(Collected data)

-------

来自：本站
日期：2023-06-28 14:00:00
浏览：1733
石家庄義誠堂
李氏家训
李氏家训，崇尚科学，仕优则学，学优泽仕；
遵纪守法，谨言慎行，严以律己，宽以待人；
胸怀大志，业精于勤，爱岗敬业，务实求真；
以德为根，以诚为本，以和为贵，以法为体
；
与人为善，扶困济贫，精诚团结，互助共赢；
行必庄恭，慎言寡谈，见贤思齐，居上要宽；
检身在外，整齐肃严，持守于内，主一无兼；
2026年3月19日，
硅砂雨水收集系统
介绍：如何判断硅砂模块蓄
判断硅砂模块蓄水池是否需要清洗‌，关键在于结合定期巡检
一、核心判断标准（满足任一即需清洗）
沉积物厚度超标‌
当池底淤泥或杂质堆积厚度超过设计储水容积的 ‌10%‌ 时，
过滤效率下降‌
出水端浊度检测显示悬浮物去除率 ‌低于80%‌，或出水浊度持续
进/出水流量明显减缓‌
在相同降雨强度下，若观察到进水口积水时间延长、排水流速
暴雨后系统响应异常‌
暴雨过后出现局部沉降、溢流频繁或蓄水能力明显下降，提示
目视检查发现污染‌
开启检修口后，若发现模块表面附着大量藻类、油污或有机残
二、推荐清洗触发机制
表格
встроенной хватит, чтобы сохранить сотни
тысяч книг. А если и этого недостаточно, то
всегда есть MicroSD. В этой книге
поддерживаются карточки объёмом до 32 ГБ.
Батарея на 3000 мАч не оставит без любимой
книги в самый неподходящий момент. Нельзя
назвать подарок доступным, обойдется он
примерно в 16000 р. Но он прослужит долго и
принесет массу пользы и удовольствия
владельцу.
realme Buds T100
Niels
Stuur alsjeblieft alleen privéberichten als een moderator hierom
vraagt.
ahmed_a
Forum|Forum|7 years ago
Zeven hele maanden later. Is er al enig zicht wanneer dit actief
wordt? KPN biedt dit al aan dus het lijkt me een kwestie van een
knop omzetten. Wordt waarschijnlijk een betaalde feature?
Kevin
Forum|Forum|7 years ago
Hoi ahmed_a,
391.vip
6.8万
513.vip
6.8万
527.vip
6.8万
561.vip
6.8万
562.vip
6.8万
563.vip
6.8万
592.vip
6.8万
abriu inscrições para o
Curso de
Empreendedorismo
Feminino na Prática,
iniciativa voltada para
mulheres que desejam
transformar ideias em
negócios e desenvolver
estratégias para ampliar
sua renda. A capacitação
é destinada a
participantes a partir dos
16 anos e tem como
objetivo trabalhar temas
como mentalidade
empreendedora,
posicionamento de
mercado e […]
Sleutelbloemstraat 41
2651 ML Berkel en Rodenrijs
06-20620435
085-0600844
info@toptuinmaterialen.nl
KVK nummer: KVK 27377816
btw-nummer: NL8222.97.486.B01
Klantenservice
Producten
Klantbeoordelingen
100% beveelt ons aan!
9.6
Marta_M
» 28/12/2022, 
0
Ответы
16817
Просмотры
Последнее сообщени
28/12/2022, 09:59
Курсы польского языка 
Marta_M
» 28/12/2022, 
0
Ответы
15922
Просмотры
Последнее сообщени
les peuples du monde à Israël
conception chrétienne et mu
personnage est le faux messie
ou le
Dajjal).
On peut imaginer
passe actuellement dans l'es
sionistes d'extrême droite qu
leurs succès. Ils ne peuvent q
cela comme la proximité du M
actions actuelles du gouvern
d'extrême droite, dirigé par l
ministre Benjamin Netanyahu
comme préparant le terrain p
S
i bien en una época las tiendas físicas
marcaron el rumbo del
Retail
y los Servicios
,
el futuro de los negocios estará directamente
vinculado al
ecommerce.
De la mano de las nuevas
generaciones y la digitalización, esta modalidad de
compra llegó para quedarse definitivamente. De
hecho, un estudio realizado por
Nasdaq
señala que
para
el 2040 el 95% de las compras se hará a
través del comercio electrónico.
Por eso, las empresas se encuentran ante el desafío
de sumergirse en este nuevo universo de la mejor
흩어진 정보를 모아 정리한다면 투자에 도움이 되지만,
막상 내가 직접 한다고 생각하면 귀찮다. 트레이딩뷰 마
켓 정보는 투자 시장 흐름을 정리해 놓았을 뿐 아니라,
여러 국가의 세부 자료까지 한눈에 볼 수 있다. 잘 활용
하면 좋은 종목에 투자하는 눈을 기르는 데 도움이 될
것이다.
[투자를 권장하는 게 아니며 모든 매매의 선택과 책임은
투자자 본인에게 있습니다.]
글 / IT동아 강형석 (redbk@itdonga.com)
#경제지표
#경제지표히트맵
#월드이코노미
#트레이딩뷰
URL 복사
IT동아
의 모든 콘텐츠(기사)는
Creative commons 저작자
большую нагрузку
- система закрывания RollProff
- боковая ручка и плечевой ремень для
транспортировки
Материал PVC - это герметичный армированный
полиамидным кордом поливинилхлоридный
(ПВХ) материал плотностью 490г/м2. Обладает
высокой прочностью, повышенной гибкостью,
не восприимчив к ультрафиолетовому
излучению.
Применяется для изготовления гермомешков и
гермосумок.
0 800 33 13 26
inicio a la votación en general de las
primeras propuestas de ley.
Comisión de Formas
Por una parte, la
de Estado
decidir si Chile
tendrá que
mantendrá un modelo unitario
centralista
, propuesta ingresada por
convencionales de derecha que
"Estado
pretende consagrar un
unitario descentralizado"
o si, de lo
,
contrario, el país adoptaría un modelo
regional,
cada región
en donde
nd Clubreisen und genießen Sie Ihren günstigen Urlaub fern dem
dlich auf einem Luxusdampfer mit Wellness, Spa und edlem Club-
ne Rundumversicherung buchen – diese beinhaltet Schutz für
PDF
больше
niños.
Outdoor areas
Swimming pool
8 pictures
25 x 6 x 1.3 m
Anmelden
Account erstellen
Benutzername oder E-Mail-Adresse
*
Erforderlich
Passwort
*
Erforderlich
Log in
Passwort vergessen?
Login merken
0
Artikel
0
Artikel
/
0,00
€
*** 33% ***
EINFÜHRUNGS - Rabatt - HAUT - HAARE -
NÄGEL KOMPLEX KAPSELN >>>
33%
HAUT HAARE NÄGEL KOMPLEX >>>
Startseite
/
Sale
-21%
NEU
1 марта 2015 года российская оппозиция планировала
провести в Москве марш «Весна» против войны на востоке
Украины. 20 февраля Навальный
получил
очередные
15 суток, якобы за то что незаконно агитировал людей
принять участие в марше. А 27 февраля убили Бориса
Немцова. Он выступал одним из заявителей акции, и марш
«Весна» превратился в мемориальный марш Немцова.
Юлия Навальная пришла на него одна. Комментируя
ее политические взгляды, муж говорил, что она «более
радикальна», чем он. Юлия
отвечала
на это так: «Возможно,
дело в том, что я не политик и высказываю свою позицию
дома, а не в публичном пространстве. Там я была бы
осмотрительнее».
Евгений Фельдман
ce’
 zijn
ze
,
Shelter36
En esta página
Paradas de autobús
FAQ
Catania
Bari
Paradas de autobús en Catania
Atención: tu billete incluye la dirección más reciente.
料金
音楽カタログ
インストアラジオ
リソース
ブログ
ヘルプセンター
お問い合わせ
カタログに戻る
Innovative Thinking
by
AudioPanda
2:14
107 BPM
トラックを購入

-------

### How to complete this task
Update the rows by changing every "Catania" to "Palermo" and leaving everything else as it is.

### Answer space
来自：本站
日期：2023-06-28 14:00:00
浏览：1733
石家庄義誠堂
李氏家训
李氏家训，崇尚科学，仕优则学，学优泽仕；
遵纪守法，谨言慎行，严以律己，宽以待人；
胸怀大志，业精于勤，爱岗敬业，务实求真；
以德为根，以诚为本，以和为贵，以法为体
；
与人为善，扶困济贫，精诚团结，互助共赢；
行必庄恭，慎言寡谈，见贤思齐，居上要宽；
检身在外，整齐肃严，持守于内，主一无兼；
2026年3月19日，
硅砂雨水收集系统
介绍：如何判断硅砂模块蓄
判断硅砂模块蓄水池是否需要清洗‌，关键在于结合定期巡检
一、核心判断标准（满足任一即需清洗）
沉积物厚度超标‌
当池底淤泥或杂质堆积厚度超过设计储水容积的 ‌10%‌ 时，
过滤效率下降‌
出水端浊度检测显示悬浮物去除率 ‌低于80%‌，或出水浊度持续
进/出水流量明显减缓‌
在相同降雨强度下，若观察到进水口积水时间延长、排水流速
暴雨后系统响应异常‌
暴雨过后出现局部沉降、溢流频繁或蓄水能力明显下降，提示
目视检查发现污染‌
开启检修口后，若发现模块表面附着大量藻类、油污或有机残
二、推荐清洗触发机制
表格
встроенной хватит, чтобы сохранить сотни
тысяч книг. А если и этого недостаточно, то
всегда есть MicroSD. В этой книге
поддерживаются карточки объёмом до 32 ГБ.
Батарея на 3000 мАч не оставит без любимой
книги в самый неподходящий момент. Нельзя
назвать подарок доступным, обойдется он
примерно в 16000 р. Но он прослужит долго и
принесет массу пользы и удовольствия
владельцу.
realme Buds T100
Niels
Stuur alsjeblieft alleen privéberichten als een moderator hierom
vraagt.
ahmed_a
Forum|Forum|7 years ago
Zeven hele maanden later. Is er al enig zicht wanneer dit actief
wordt? KPN biedt dit al aan dus het lijkt me een kwestie van een
knop omzetten. Wordt waarschijnlijk een betaalde feature?
Kevin
Forum|Forum|7 years ago
Hoi ahmed_a,
391.vip
6.8万
513.vip
6.8万
527.vip
6.8万
561.vip
6.8万
562.vip
6.8万
563.vip
6.8万
592.vip
6.8万
abriu inscrições para o
Curso de
Empreendedorismo
Feminino na Prática,
iniciativa voltada para
mulheres que desejam
transformar ideias em
negócios e desenvolver
estratégias para ampliar
sua renda. A capacitação
é destinada a
participantes a partir dos
16 anos e tem como
objetivo trabalhar temas
como mentalidade
empreendedora,
posicionamento de
mercado e […]
Sleutelbloemstraat 41
2651 ML Berkel en Rodenrijs
06-20620435
085-0600844
info@toptuinmaterialen.nl
KVK nummer: KVK 27377816
btw-nummer: NL8222.97.486.B01
Klantenservice
Producten
Klantbeoordelingen
100% beveelt ons aan!
9.6
Marta_M
» 28/12/2022, 
0
Ответы
16817
Просмотры
Последнее сообщени
28/12/2022, 09:59
Курсы польского языка 
Marta_M
» 28/12/2022, 
0
Ответы
15922
Просмотры
Последнее сообщени
les peuples du monde à Israël
conception chrétienne et mu
personnage est le faux messie
ou le
Dajjal).
On peut imaginer
passe actuellement dans l'es
sionistes d'extrême droite qu
leurs succès. Ils ne peuvent q
cela comme la proximité du M
actions actuelles du gouvern
d'extrême droite, dirigé par l
ministre Benjamin Netanyahu
comme préparant le terrain p
S
i bien en una época las tiendas físicas
marcaron el rumbo del
Retail
y los Servicios
,
el futuro de los negocios estará directamente
vinculado al
ecommerce.
De la mano de las nuevas
generaciones y la digitalización, esta modalidad de
compra llegó para quedarse definitivamente. De
hecho, un estudio realizado por
Nasdaq
señala que
para
el 2040 el 95% de las compras se hará a
través del comercio electrónico.
Por eso, las empresas se encuentran ante el desafío
de sumergirse en este nuevo universo de la mejor
흩어진 정보를 모아 정리한다면 투자에 도움이 되지만,
막상 내가 직접 한다고 생각하면 귀찮다. 트레이딩뷰 마
켓 정보는 투자 시장 흐름을 정리해 놓았을 뿐 아니라,
여러 국가의 세부 자료까지 한눈에 볼 수 있다. 잘 활용
하면 좋은 종목에 투자하는 눈을 기르는 데 도움이 될
것이다.
[투자를 권장하는 게 아니며 모든 매매의 선택과 책임은
투자자 본인에게 있습니다.]
글 / IT동아 강형석 (redbk@itdonga.com)
#경제지표
#경제지표히트맵
#월드이코노미
#트레이딩뷰
URL 복사
IT동아
의 모든 콘텐츠(기사)는
Creative commons 저작자
большую нагрузку
- система закрывания RollProff
- боковая ручка и плечевой ремень для
транспортировки
Материал PVC - это герметичный армированный
полиамидным кордом поливинилхлоридный
(ПВХ) материал плотностью 490г/м2. Обладает
высокой прочностью, повышенной гибкостью,
не восприимчив к ультрафиолетовому
излучению.
Применяется для изготовления гермомешков и
гермосумок.
0 800 33 13 26
inicio a la votación en general de las
primeras propuestas de ley.
Comisión de Formas
Por una parte, la
de Estado
decidir si Chile
tendrá que
mantendrá un modelo unitario
centralista
, propuesta ingresada por
convencionales de derecha que
"Estado
pretende consagrar un
unitario descentralizado"
o si, de lo
,
contrario, el país adoptaría un modelo
regional,
cada región
en donde
nd Clubreisen und genießen Sie Ihren günstigen Urlaub fern dem
dlich auf einem Luxusdampfer mit Wellness, Spa und edlem Club-
ne Rundumversicherung buchen – diese beinhaltet Schutz für
PDF
больше
niños.
Outdoor areas
Swimming pool
8 pictures
25 x 6 x 1.3 m
Anmelden
Account erstellen
Benutzername oder E-Mail-Adresse
*
Erforderlich
Passwort
*
Erforderlich
Log in
Passwort vergessen?
Login merken
0
Artikel
0
Artikel
/
0,00
€
*** 33% ***
EINFÜHRUNGS - Rabatt - HAUT - HAARE -
NÄGEL KOMPLEX KAPSELN >>>
33%
HAUT HAARE NÄGEL KOMPLEX >>>
Startseite
/
Sale
-21%
NEU
1 марта 2015 года российская оппозиция планировала
провести в Москве марш «Весна» против войны на востоке
Украины. 20 февраля Навальный
получил
очередные
15 суток, якобы за то что незаконно агитировал людей
принять участие в марше. А 27 февраля убили Бориса
Немцова. Он выступал одним из заявителей акции, и марш
«Весна» превратился в мемориальный марш Немцова.
Юлия Навальная пришла на него одна. Комментируя
ее политические взгляды, муж говорил, что она «более
радикальна», чем он. Юлия
отвечала
на это так: «Возможно,
дело в том, что я не политик и высказываю свою позицию
дома, а не в публичном пространстве. Там я была бы
осмотрительнее».
Евгений Фельдман
ce’
 zijn
ze
,
Shelter36
En esta página
Paradas de autobús
FAQ
Palermo
Bari
Paradas de autobús en Palermo
Atención: tu billete incluye la dirección más reciente.
料金
音楽カタログ
インストアラジオ
リソース
ブログ
ヘルプセンター
お問い合わせ
カタログに戻る
Innovative Thinking
by
AudioPanda
2:14
107 BPM
トラックを購入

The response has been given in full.